“Blended Rates” for Medicaid Developmental Therapy is Very Bad News for People with Disabilities in Idaho.

The Idaho Department of Health and Welfare (IDHW) has implemented the new “blended” reimbursement rates for adult developmental programs. “Blended” rates were suggested by DD service providers and endorsed by the Department as a way to cut costs for Fiscal Year 2012. The suggestion was embraced by the Legislature in H 260 (see the previous post for information on H260).
Developmental therapy is teaching new skills and behavior patterns to people with developmental disabilities, such as, intellectual disabilities, autism or cerebral palsy.  This might be basic self care skills like dressing, grooming, bathing or going to the bathroom, or independence skills like shopping for food, cooking, managing money, using public transportation and house cleaning.    Until recently, Developmental Disability Agencies (DDAs) have been paid four different rates for providing the therapy based on whether it was provided on a one to one basis, or in groups and whether it was provided in the community or in a facility.  A distinction is no longer made between individuals or groups – there is one rate for serving people in the community ($13.36/hour/person) and one for providing developmental therapy in a center ($12.08/hour/person).   
 Some skills can be taught to some people very well in groups. Some skills cannot realistically be taught in groups at all. Teaching a person to use the bathroom, bathe or shower, dress, or take care of personal hygiene in a group is patently impossible or inappropriate. Most self-care and independent living skills are best taught one to one.
Whether skills can be taught in a group often depends greatly on the level of learning difficulty experienced by the learner. People who can learn on an abstract level and can generalize a skill to be used in different circumstances may be able to benefit from group instruction. But many people with intellectual disabilities, brain injuries, or severe autism simply cannot do this. People in these circumstances cannot learn “how to use the bus” but with good individual instruction can learn how to take a particular bus route every day to a particular destination. They may not be able to learn “how to use a stove” but can learn how to make a particular set of meals on a particular stove, with markers on their stove and pictures geared to their own adapted stove in their apartment. I could go on to list hundreds of examples, but these illustrate the principle well enough.  Indeed, the development of adapted tools and environments and individualized learning strategies in the 1970’s made it possible for hundreds of thousands of people with disabilities to move out of state institutions and to live in the communities with some supports and assistance. 
Idaho’s implementation of “blended rates” threatens to virtually eliminate individual therapy by making group therapy much more profitable and making individual therapy a money losing proposition. The rate that Idaho Medicaid has set for home and community based  therapy ($13.36/hour) will not cover the cost of a minimally qualified staff person and their payroll taxes, and certainly will not  pay for supervision by a professional, training, travel to client’s homes, insurance, etc. In most cases the total cost of providing the service will exceed the new rate. Groups of three, however, will have about the same cost but will be reimbursed at $40.00/hour. This is potentially quite profitable. Medicaid’s hope that agencies will continue to provide individual services at a loss and be satisfied with making it up on a smaller number of group therapy hours has not been fulfilled. Most agencies are virtually eliminating individual therapy and converting almost everyone’s programs to group therapy.  Skills that must be taught one to one are not being addressed. Individual learning capabilities are being ignored. Agency employees are being laid off.  The system grinds on using state and federal funding, but it will no longer serve its intended purpose which is teaching people with significant disabilities the skills they need to live their lives in the community. 
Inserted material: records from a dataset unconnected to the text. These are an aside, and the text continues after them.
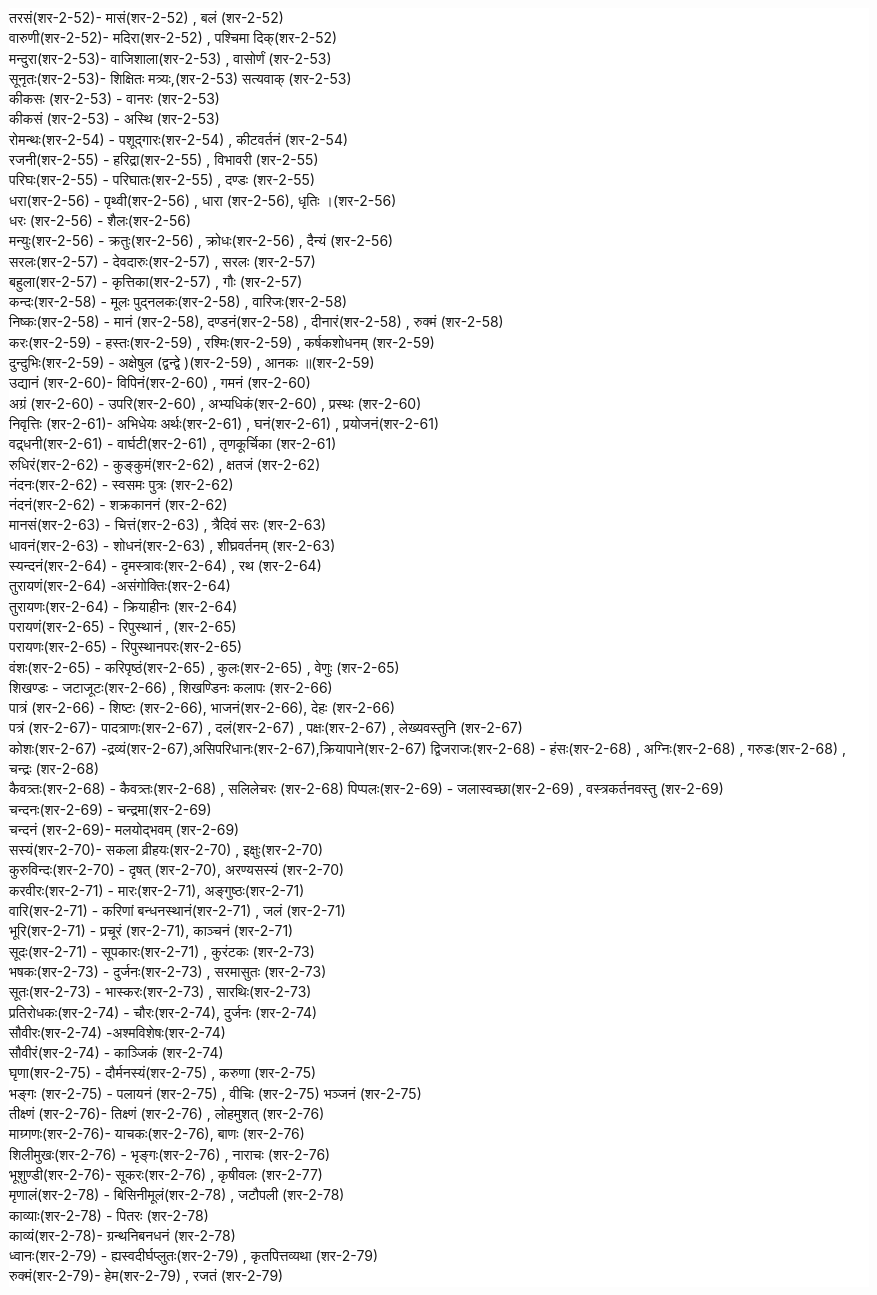 तरसं(शर-2-52)- मासं(शर-2-52) , बलं (शर-2-52)  
वारुणी(शर-2-52)- मदिरा(शर-2-52) , पश्चिमा दिक्(शर-2-52)  
मन्दुरा(शर-2-53)- वाजिशाला(शर-2-53) , वासोर्णं (शर-2-53)  
सूनृतः(शर-2-53)- शिक्षितः मत्र्यः,(शर-2-53) सत्यवाक् (शर-2-53)  
कीकसः (शर-2-53) - वानरः (शर-2-53)  
कीकसं (शर-2-53) - अस्थि (शर-2-53)  
रोमन्थः(शर-2-54) - पशूद्गारः(शर-2-54) , कीटवर्तनं (शर-2-54)  
रजनी(शर-2-55) - हरिद्रा(शर-2-55) , विभावरी (शर-2-55)  
परिघः(शर-2-55) - परिघातः(शर-2-55) , दण्डः (शर-2-55)  
धरा(शर-2-56) - पृथ्वी(शर-2-56) , धारा (शर-2-56), धृतिः ।(शर-2-56)  
धरः (शर-2-56) - शैलः(शर-2-56)  
मन्युः(शर-2-56) - क्रतुः(शर-2-56) , क्रोधः(शर-2-56) , दैन्यं (शर-2-56)  
सरलः(शर-2-57) - देवदारुः(शर-2-57) , सरलः (शर-2-57)  
बहुला(शर-2-57) - कृत्तिका(शर-2-57) , गौः (शर-2-57)  
कन्दः(शर-2-58) - मूलः पुद्नलकः(शर-2-58) , वारिजः(शर-2-58)  
निष्कः(शर-2-58) - मानं (शर-2-58), दण्डनं(शर-2-58) , दीनारं(शर-2-58) , रुक्मं (शर-2-58)  
करः(शर-2-59) - हस्तः(शर-2-59) , रश्मिः(शर-2-59) , कर्षकशोधनम् (शर-2-59)  
दुन्दुभिः(शर-2-59) - अक्षेषुल (द्वन्द्वे )(शर-2-59) , आनकः ॥(शर-2-59)  
उद्यानं (शर-2-60)- विपिनं(शर-2-60) , गमनं (शर-2-60)  
अग्रं (शर-2-60) - उपरि(शर-2-60) , अभ्यधिकं(शर-2-60) , प्रस्थः (शर-2-60)  
निवृत्तिः (शर-2-61)- अभिधेयः अर्थः(शर-2-61) , घनं(शर-2-61) , प्रयोजनं(शर-2-61)  
वद्र्धनी(शर-2-61) - वार्घटी(शर-2-61) , तृणकूर्चिका (शर-2-61)  
रुधिरं(शर-2-62) - कुङ्कुमं(शर-2-62) , क्षतजं (शर-2-62)  
नंदनः(शर-2-62) - स्वसमः पुत्रः (शर-2-62)  
नंदनं(शर-2-62) - शक्रकाननं (शर-2-62)  
मानसं(शर-2-63) - चित्तं(शर-2-63) , त्रैदिवं सरः (शर-2-63)  
धावनं(शर-2-63) - शोधनं(शर-2-63) , शीघ्रवर्तनम् (शर-2-63)  
स्यन्दनं(शर-2-64) - दृमस्त्रावः(शर-2-64) , रथ (शर-2-64)  
तुरायणं(शर-2-64) -असंगोक्तिः(शर-2-64)  
तुरायणः(शर-2-64) - क्रियाहीनः (शर-2-64)  
परायणं(शर-2-65) - रिपुस्थानं , (शर-2-65)  
परायणः(शर-2-65) - रिपुस्थानपरः(शर-2-65)  
वंशः(शर-2-65) - करिपृष्ठं(शर-2-65) , कुलः(शर-2-65) , वेणुः (शर-2-65)  
शिखण्डः - जटाजूटः(शर-2-66) , शिखण्डिनः कलापः (शर-2-66)  
पात्रं (शर-2-66) - शिष्टः (शर-2-66), भाजनं(शर-2-66), देहः (शर-2-66)  
पत्रं (शर-2-67)- पादत्राणः(शर-2-67) , दलं(शर-2-67) , पक्षः(शर-2-67) , लेख्यवस्तुनि (शर-2-67)  
कोशः(शर-2-67) -द्रव्यं(शर-2-67),असिपरिधानः(शर-2-67),क्रियापाने(शर-2-67) द्विजराजः(शर-2-68) - हंसः(शर-2-68) , अग्निः(शर-2-68) , गरुडः(शर-2-68) , चन्द्रः (शर-2-68)  
कैवत्र्तः(शर-2-68) - कैवत्र्तः(शर-2-68) , सलिलेचरः (शर-2-68) पिप्पलः(शर-2-69) - जलास्वच्छा(शर-2-69) , वस्त्रकर्तनवस्तु (शर-2-69)  
चन्दनः(शर-2-69) - चन्द्रमा(शर-2-69)  
चन्दनं (शर-2-69)- मलयोद्भवम् (शर-2-69)  
सस्यं(शर-2-70)- सकला व्रीहयः(शर-2-70) , इक्षुः(शर-2-70)  
कुरुविन्दः(शर-2-70) - दृषत् (शर-2-70), अरण्यसस्यं (शर-2-70)  
करवीरः(शर-2-71) - मारः(शर-2-71), अङ्गुष्ठः(शर-2-71)  
वारि(शर-2-71) - करिणां बन्धनस्थानं(शर-2-71) , जलं (शर-2-71)  
भूरि(शर-2-71) - प्रचूरं (शर-2-71), काञ्चनं (शर-2-71)  
सूदः(शर-2-71) - सूपकारः(शर-2-71) , कुरंटकः (शर-2-73)  
भषकः(शर-2-73) - दुर्जनः(शर-2-73) , सरमासुतः (शर-2-73)  
सूतः(शर-2-73) - भास्करः(शर-2-73) , सारथिः(शर-2-73)  
प्रतिरोधकः(शर-2-74) - चौरः(शर-2-74), दुर्जनः (शर-2-74)  
सौवीरः(शर-2-74) -अश्मविशेषः(शर-2-74)  
सौवीरं(शर-2-74) - काञ्जिकं (शर-2-74)  
घृणा(शर-2-75) - दौर्मनस्यं(शर-2-75) , करुणा (शर-2-75)  
भङ्गः (शर-2-75) - पलायनं (शर-2-75) , वीचिः (शर-2-75) भञ्जनं (शर-2-75)  
तीक्ष्णं (शर-2-76)- तिक्ष्णं (शर-2-76) , लोहमुशत् (शर-2-76)  
माग्र्गणः(शर-2-76)- याचकः(शर-2-76), बाणः (शर-2-76)  
शिलीमुखः(शर-2-76) - भृङ्गः(शर-2-76) , नाराचः (शर-2-76)  
भूशुण्डी(शर-2-76)- सूकरः(शर-2-76) , कृषीवलः (शर-2-77)  
मृणालं(शर-2-78) - बिसिनीमूलं(शर-2-78) , जटौपली (शर-2-78)  
काव्याः(शर-2-78) - पितरः (शर-2-78)  
काव्यं(शर-2-78)- ग्रन्थनिबनधनं (शर-2-78)  
ध्वानः(शर-2-79) - ह्यस्वदीर्घप्लुतः(शर-2-79) , कृतपित्तव्यथा (शर-2-79)  
रुक्मं(शर-2-79)- हेम(शर-2-79) , रजतं (शर-2-79)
Imagine that you go to a language instructor and ask to learn Spanish.  They tell you they can provide really effective instruction but it will cost you $5,000.00.  You tell them that you can’t afford that. Well for $4,500.00 they say they can give you an English Spanish Dictionary and a recording of the pronunciation of the 500 most commonly used words. You’re pretty sure that you’re not going to be able to figure out how to speak Spanish from that, but then, hey, you saved $500! 
Medicaid will report to the legislature that the change is working because they are spending a small fraction less in state funds. Provider agencies will breathe a sigh of relief because they avoided some cuts that may have put them out of business and now have a way to stay in business and perhaps increase their profits. But in reality, we all lose with this short sighted change because it has virtually eliminated the most effective tool we had for building community survival skills for people with developmental disabilities, individualized instruction.  The government will now pay a little less for a service, but will receive far less value for their expenditure. When it becomes apparent that group instruction is not meeting people’s needs, developmental therapy will lose its credibility. Over time we will pay more for the many different problems that will arise from the lack of effective skill building and behavior training. But, as usual, the biggest price will be paid by people who need one to one instruction to get by in the community.  For some of them they could lose everything, their opportunity, their independence, their home, their freedom.